## Exercise prompt
Without the pictures, print each of the records below exactly as it appears.

--------------------------------------------------

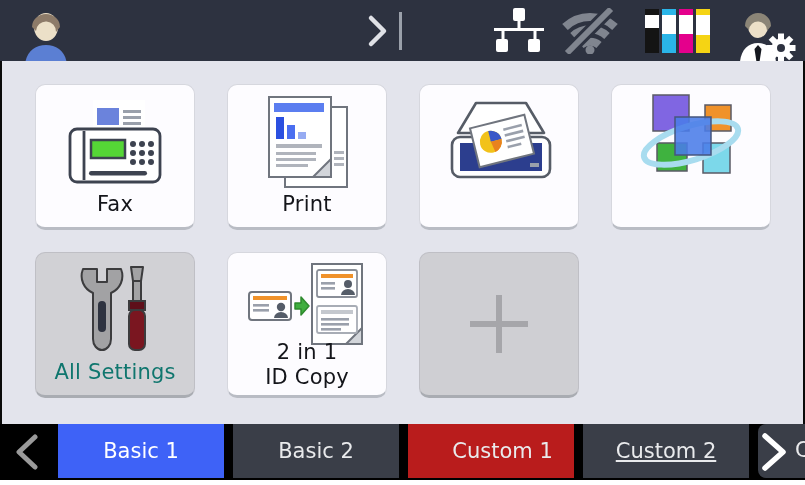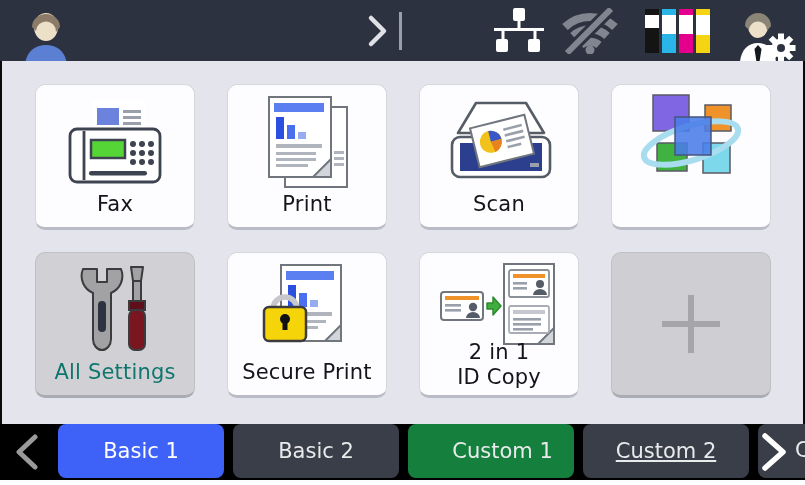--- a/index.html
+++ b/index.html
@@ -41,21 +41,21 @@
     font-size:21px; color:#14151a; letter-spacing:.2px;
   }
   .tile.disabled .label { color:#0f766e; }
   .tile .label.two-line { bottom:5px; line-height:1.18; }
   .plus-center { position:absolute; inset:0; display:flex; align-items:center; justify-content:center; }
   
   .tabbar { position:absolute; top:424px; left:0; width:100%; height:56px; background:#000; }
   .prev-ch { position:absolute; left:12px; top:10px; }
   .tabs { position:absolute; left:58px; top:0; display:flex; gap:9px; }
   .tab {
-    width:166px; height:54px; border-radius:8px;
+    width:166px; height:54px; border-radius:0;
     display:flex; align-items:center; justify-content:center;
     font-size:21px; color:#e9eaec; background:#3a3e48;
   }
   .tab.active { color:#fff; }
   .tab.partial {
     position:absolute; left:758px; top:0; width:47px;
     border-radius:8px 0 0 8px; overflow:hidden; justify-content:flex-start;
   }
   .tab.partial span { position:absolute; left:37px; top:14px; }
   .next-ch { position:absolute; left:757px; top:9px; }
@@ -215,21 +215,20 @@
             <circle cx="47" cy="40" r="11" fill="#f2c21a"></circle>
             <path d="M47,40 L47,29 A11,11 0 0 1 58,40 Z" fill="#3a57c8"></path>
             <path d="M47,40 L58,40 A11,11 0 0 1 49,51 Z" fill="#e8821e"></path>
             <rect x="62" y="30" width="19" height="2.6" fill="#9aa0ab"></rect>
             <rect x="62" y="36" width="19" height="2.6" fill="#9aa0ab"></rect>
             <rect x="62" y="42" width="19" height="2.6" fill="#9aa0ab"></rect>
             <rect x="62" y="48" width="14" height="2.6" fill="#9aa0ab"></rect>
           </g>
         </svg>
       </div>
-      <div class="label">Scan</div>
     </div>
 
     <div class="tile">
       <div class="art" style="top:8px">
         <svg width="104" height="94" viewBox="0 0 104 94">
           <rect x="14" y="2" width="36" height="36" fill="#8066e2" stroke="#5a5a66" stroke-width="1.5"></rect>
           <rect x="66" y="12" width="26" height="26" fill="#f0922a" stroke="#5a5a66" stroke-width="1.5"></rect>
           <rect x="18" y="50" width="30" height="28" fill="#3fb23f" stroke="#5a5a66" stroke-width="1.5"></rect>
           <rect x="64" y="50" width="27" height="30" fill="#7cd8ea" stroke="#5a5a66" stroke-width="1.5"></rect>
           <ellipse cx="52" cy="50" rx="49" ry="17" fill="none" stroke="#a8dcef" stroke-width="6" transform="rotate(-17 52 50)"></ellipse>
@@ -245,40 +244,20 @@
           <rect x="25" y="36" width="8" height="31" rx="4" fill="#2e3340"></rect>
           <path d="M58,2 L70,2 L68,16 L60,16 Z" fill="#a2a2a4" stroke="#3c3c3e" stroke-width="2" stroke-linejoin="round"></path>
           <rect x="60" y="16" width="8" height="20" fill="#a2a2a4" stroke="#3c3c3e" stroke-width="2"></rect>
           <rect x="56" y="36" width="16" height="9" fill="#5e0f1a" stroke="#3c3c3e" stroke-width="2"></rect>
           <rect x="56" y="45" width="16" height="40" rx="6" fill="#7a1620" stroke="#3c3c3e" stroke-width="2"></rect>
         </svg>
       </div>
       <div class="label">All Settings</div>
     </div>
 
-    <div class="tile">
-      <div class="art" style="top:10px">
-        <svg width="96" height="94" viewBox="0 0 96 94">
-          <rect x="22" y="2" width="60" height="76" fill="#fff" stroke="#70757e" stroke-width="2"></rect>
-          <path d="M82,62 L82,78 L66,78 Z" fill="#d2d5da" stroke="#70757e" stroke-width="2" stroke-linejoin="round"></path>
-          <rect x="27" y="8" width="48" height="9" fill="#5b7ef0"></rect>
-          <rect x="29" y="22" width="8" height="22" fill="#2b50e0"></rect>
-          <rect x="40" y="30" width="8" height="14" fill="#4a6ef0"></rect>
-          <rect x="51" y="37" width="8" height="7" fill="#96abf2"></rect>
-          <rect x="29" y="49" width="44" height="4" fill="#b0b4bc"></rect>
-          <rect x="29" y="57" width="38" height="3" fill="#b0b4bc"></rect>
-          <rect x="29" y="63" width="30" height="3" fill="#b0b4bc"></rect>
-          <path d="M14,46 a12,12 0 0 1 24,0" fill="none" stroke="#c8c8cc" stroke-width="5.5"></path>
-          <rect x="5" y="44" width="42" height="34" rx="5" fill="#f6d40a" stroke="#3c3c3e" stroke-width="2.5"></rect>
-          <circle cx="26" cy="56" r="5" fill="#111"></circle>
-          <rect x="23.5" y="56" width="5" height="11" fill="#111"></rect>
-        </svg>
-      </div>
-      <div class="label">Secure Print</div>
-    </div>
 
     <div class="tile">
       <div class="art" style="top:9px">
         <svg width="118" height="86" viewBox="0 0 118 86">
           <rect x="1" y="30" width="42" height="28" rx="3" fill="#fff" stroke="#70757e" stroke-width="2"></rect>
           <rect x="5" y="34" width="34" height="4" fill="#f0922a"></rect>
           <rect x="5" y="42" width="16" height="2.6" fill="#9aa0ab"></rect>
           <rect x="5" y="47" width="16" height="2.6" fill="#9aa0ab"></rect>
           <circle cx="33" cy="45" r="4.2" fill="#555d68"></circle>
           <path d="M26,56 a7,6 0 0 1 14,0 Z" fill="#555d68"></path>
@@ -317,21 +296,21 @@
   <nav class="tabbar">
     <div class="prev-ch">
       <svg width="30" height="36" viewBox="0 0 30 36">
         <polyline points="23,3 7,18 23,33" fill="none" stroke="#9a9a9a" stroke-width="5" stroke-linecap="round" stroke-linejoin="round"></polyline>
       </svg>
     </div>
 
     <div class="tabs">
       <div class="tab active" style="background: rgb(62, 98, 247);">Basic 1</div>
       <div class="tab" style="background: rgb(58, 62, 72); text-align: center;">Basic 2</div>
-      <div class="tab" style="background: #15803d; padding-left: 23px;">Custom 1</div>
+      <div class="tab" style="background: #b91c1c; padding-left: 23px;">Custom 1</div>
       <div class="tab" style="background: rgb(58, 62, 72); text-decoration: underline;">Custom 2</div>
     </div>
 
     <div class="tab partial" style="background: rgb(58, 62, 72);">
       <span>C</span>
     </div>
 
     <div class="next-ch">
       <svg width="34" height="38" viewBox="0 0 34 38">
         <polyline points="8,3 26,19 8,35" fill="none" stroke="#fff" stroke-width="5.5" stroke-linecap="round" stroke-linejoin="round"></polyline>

--------------------------------------------------

## Answer to this problem
--- a/index.html
+++ b/index.html
@@ -41,21 +41,21 @@
     font-size:21px; color:#14151a; letter-spacing:.2px;
   }
   .tile.disabled .label { color:#0f766e; }
   .tile .label.two-line { bottom:5px; line-height:1.18; }
   .plus-center { position:absolute; inset:0; display:flex; align-items:center; justify-content:center; }
   
   .tabbar { position:absolute; top:424px; left:0; width:100%; height:56px; background:#000; }
   .prev-ch { position:absolute; left:12px; top:10px; }
   .tabs { position:absolute; left:58px; top:0; display:flex; gap:9px; }
   .tab {
-    width:166px; height:54px; border-radius:8px;
+    width:166px; height:54px; border-radius:0;
     display:flex; align-items:center; justify-content:center;
     font-size:21px; color:#e9eaec; background:#3a3e48;
   }
   .tab.active { color:#fff; }
   .tab.partial {
     position:absolute; left:758px; top:0; width:47px;
     border-radius:8px 0 0 8px; overflow:hidden; justify-content:flex-start;
   }
   .tab.partial span { position:absolute; left:37px; top:14px; }
   .next-ch { position:absolute; left:757px; top:9px; }
@@ -215,21 +215,20 @@
             <circle cx="47" cy="40" r="11" fill="#f2c21a"></circle>
             <path d="M47,40 L47,29 A11,11 0 0 1 58,40 Z" fill="#3a57c8"></path>
             <path d="M47,40 L58,40 A11,11 0 0 1 49,51 Z" fill="#e8821e"></path>
             <rect x="62" y="30" width="19" height="2.6" fill="#9aa0ab"></rect>
             <rect x="62" y="36" width="19" height="2.6" fill="#9aa0ab"></rect>
             <rect x="62" y="42" width="19" height="2.6" fill="#9aa0ab"></rect>
             <rect x="62" y="48" width="14" height="2.6" fill="#9aa0ab"></rect>
           </g>
         </svg>
       </div>
-      <div class="label">Scan</div>
     </div>
 
     <div class="tile">
       <div class="art" style="top:8px">
         <svg width="104" height="94" viewBox="0 0 104 94">
           <rect x="14" y="2" width="36" height="36" fill="#8066e2" stroke="#5a5a66" stroke-width="1.5"></rect>
           <rect x="66" y="12" width="26" height="26" fill="#f0922a" stroke="#5a5a66" stroke-width="1.5"></rect>
           <rect x="18" y="50" width="30" height="28" fill="#3fb23f" stroke="#5a5a66" stroke-width="1.5"></rect>
           <rect x="64" y="50" width="27" height="30" fill="#7cd8ea" stroke="#5a5a66" stroke-width="1.5"></rect>
           <ellipse cx="52" cy="50" rx="49" ry="17" fill="none" stroke="#a8dcef" stroke-width="6" transform="rotate(-17 52 50)"></ellipse>
@@ -245,40 +244,20 @@
           <rect x="25" y="36" width="8" height="31" rx="4" fill="#2e3340"></rect>
           <path d="M58,2 L70,2 L68,16 L60,16 Z" fill="#a2a2a4" stroke="#3c3c3e" stroke-width="2" stroke-linejoin="round"></path>
           <rect x="60" y="16" width="8" height="20" fill="#a2a2a4" stroke="#3c3c3e" stroke-width="2"></rect>
           <rect x="56" y="36" width="16" height="9" fill="#5e0f1a" stroke="#3c3c3e" stroke-width="2"></rect>
           <rect x="56" y="45" width="16" height="40" rx="6" fill="#7a1620" stroke="#3c3c3e" stroke-width="2"></rect>
         </svg>
       </div>
       <div class="label">All Settings</div>
     </div>
 
-    <div class="tile">
-      <div class="art" style="top:10px">
-        <svg width="96" height="94" viewBox="0 0 96 94">
-          <rect x="22" y="2" width="60" height="76" fill="#fff" stroke="#70757e" stroke-width="2"></rect>
-          <path d="M82,62 L82,78 L66,78 Z" fill="#d2d5da" stroke="#70757e" stroke-width="2" stroke-linejoin="round"></path>
-          <rect x="27" y="8" width="48" height="9" fill="#5b7ef0"></rect>
-          <rect x="29" y="22" width="8" height="22" fill="#2b50e0"></rect>
-          <rect x="40" y="30" width="8" height="14" fill="#4a6ef0"></rect>
-          <rect x="51" y="37" width="8" height="7" fill="#96abf2"></rect>
-          <rect x="29" y="49" width="44" height="4" fill="#b0b4bc"></rect>
-          <rect x="29" y="57" width="38" height="3" fill="#b0b4bc"></rect>
-          <rect x="29" y="63" width="30" height="3" fill="#b0b4bc"></rect>
-          <path d="M14,46 a12,12 0 0 1 24,0" fill="none" stroke="#c8c8cc" stroke-width="5.5"></path>
-          <rect x="5" y="44" width="42" height="34" rx="5" fill="#f6d40a" stroke="#3c3c3e" stroke-width="2.5"></rect>
-          <circle cx="26" cy="56" r="5" fill="#111"></circle>
-          <rect x="23.5" y="56" width="5" height="11" fill="#111"></rect>
-        </svg>
-      </div>
-      <div class="label">Secure Print</div>
-    </div>
 
     <div class="tile">
       <div class="art" style="top:9px">
         <svg width="118" height="86" viewBox="0 0 118 86">
           <rect x="1" y="30" width="42" height="28" rx="3" fill="#fff" stroke="#70757e" stroke-width="2"></rect>
           <rect x="5" y="34" width="34" height="4" fill="#f0922a"></rect>
           <rect x="5" y="42" width="16" height="2.6" fill="#9aa0ab"></rect>
           <rect x="5" y="47" width="16" height="2.6" fill="#9aa0ab"></rect>
           <circle cx="33" cy="45" r="4.2" fill="#555d68"></circle>
           <path d="M26,56 a7,6 0 0 1 14,0 Z" fill="#555d68"></path>
@@ -317,21 +296,21 @@
   <nav class="tabbar">
     <div class="prev-ch">
       <svg width="30" height="36" viewBox="0 0 30 36">
         <polyline points="23,3 7,18 23,33" fill="none" stroke="#9a9a9a" stroke-width="5" stroke-linecap="round" stroke-linejoin="round"></polyline>
       </svg>
     </div>
 
     <div class="tabs">
       <div class="tab active" style="background: rgb(62, 98, 247);">Basic 1</div>
       <div class="tab" style="background: rgb(58, 62, 72); text-align: center;">Basic 2</div>
-      <div class="tab" style="background: #15803d; padding-left: 23px;">Custom 1</div>
+      <div class="tab" style="background: #b91c1c; padding-left: 23px;">Custom 1</div>
       <div class="tab" style="background: rgb(58, 62, 72); text-decoration: underline;">Custom 2</div>
     </div>
 
     <div class="tab partial" style="background: rgb(58, 62, 72);">
       <span>C</span>
     </div>
 
     <div class="next-ch">
       <svg width="34" height="38" viewBox="0 0 34 38">
         <polyline points="8,3 26,19 8,35" fill="none" stroke="#fff" stroke-width="5.5" stroke-linecap="round" stroke-linejoin="round"></polyline>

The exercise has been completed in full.